As expected, I have seen Lost Soul again. I knew it would be a matter of time.
Today was my daughter’s thirteenth birthday. Scary. That’s all I will say.
Part way through he turned up. Yes, there had been an issue last night at my sister’s house where they had a little get-together (I wasn’t there). And yes, apparently they needed to talk about it. He came through the gate and asked me if my sister and b.i.l were there. I said yes. He stood there whilst I spoke to a friend – I was sort of blocking the door. Eventually he said excuse me and I moved to one side. He purposefully touched my arm as he walked past and said thank you. What the ??!!
I am thoroughly ashamed to say that I played my old game of ‘nonchalant ignorance’ . I act as if he is not there but not in a passive aggressive way: no, I am the life and soul of the party.

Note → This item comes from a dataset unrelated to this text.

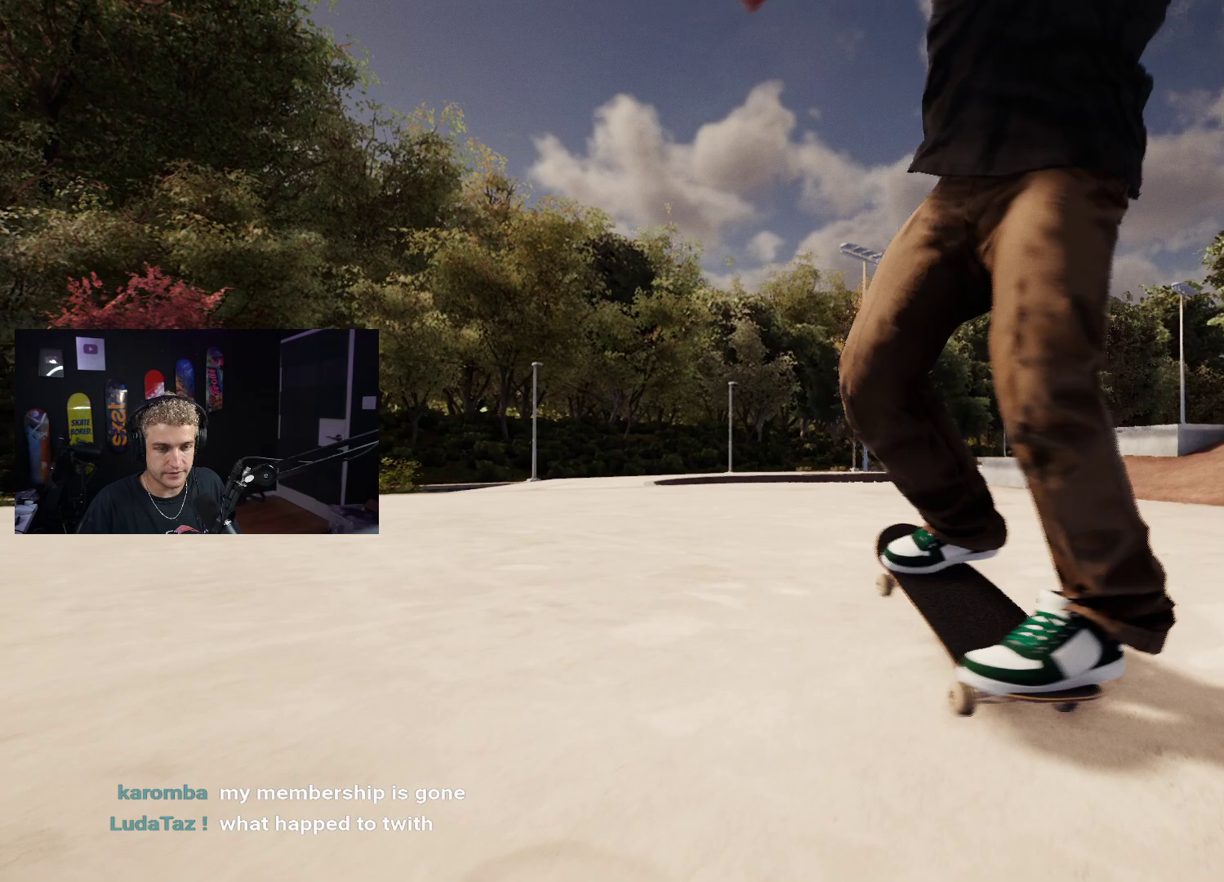
{"buttons": [], "left_stick": "center", "right_stick": "center", "events": [[417, "left_stick", "center"]]}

As the last of the teenagers leave, my sisters suggest that we have a little get together of our own. He decides to join us (one huge flaw in my plan as, by pretending he is not there, I didn’t hear his conversation so don’t hear how that decision comes about) and then goes off with my sister and b.i.l for supplies.
I can’t help myself. Whilst he is gone, I take advantage of my son needing a shower and jump in too. I tidy my bedroom a little. I get changed into some casual but flattering clothing. By the time I’ve put my son to bed, they’re back. I continue to ignore him. In my head, I’m playing it cool, not showing how much I want him. And boy, do I want him. Even in his casual clothes, just the sight of him makes me ache to be kissing him again.
We all sit in the garden and we all chat happily. I, again, purposefully do not lavish any attention on him but aim to be jovial. (I am well aware that this may appear calculating). Then, out if nowhere, he decides that he wants to go home.
My battered ego flickers. Does he realise that I am ignoring him? Is this his countermove? Is he waiting for me to ask him to stay? Would he stay if I asked? Is he going because he thinks he has no chance of repeating our time together? Is he leaving because he knows my ex will be returning my daughter later tonight so doesn’t want to waste his time?
Then my b.i.l thinks out loud that perhaps he should go home too. This time I make a fuss – not too much – but it results in my b.i.l deciding to stay. As LS leaves, he walks past me and again touches my arm as he says goodbye. I’m the only one he touched.
When Lost Soul has gone, I ask why he left. My b.i.l says that he had twisted his arm and that LS half wanted an easy night. I note that he didn’t even drink half of his pint before leaving.
Maybe he wanted an early night. Maybe he had enough alcohol the night before. Maybe he just didn’t want me to get ideas.
Either way, he still has a power over me that I can’t resist. I still want him.